As I scour the internet for the best deals on thermal underwear, arcic socks, gaiters, gore tex gloves, heat packs and the like (remember, it's likely to be negative twenty or thirty degrees in Russia!) I spare a thought for people who live in such extremes, and don't have credit cards to purchase the latest polypropylene long johns. So here is The Savage's thought for the day...
A friend of mine sponsors a young girl in an orphange in the mountains of India. This time of year, she says, is the most difficult for the children, as they brace themselves- ill prepared- for the bitter winter. I give you what my friend wrote...

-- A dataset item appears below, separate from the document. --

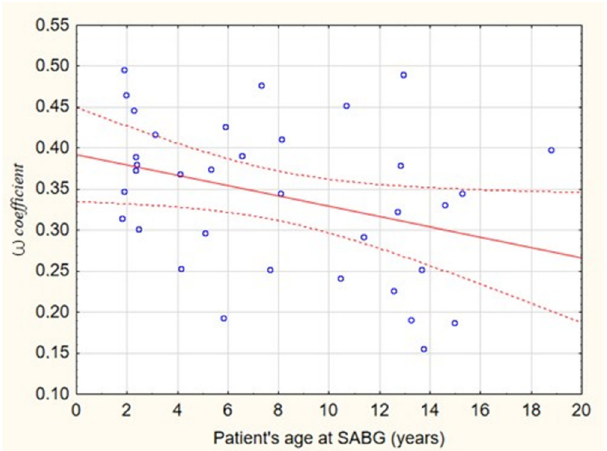
Figure 3. Scatter plot depicting the correlation between Ꞷ coefficient and patient’s age at SABG ( r = − 0.34, p = 0.045). Regression equation is given by: Ꞷ = 0.392 − 0.006 × SABG.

While the children are grateful for shoes/boots/wool clothes to be sent, the cost of postage is a real waste of money when that money could be used to purchase these there. So instead, we are hoping people will simply send a check made payable to the orphanage for any amount of money, even just $10 (or more, of course) sent directly to the orphanage. There are 85 kids, ages 3 to 17, and Lama Thupten just wrote that the oldest children have the most urgent (meaning NOW) need for winter boots (larger sizes), and the youngest need shoes too.
The website is: www.ManjushreeOrphanage.org
The address is: Lama Thupten Phuntsok, Principal Manjushree Vidyapith Orphanage, Tashi Jong, P.O. & Dist: TAWANG 790104,
Arunachal Pradesh, India.
They have NO ELECTRICITY, and are at 11,000 ft. in the Himalayas in the far NE corner of India. This is a Tibetan Orphanage, in a very remote area that once was part of Tibet. Another option would be for people to order a pair of boots from a family in Canada who collect and recondition used boots, and sell the best on Ebay under the store name of BobCat Boots. They will pick out boots that they will NOT be selling on ebay due to more wear, and will sell them for less and will send directly to the orphanage. Bob Anderson's email is firstname.lastname@example.org
So people could email him and arrange to pay him directly, then he will pick out boots and send himself. However, the cost of postage is an issue, which would be spent on boots if a check is sent right to the orphanage instead. Anyway, Lama T's email from two days ago again stated his deep concern and need for winter boots for the children, so any help you can provide by
passing on this request is GREATLY appreciated! I've managed to equip my daughter with boots, coat, clothes, etc, some which I bought in Ebay, and she is comfortable, so now to help the other children.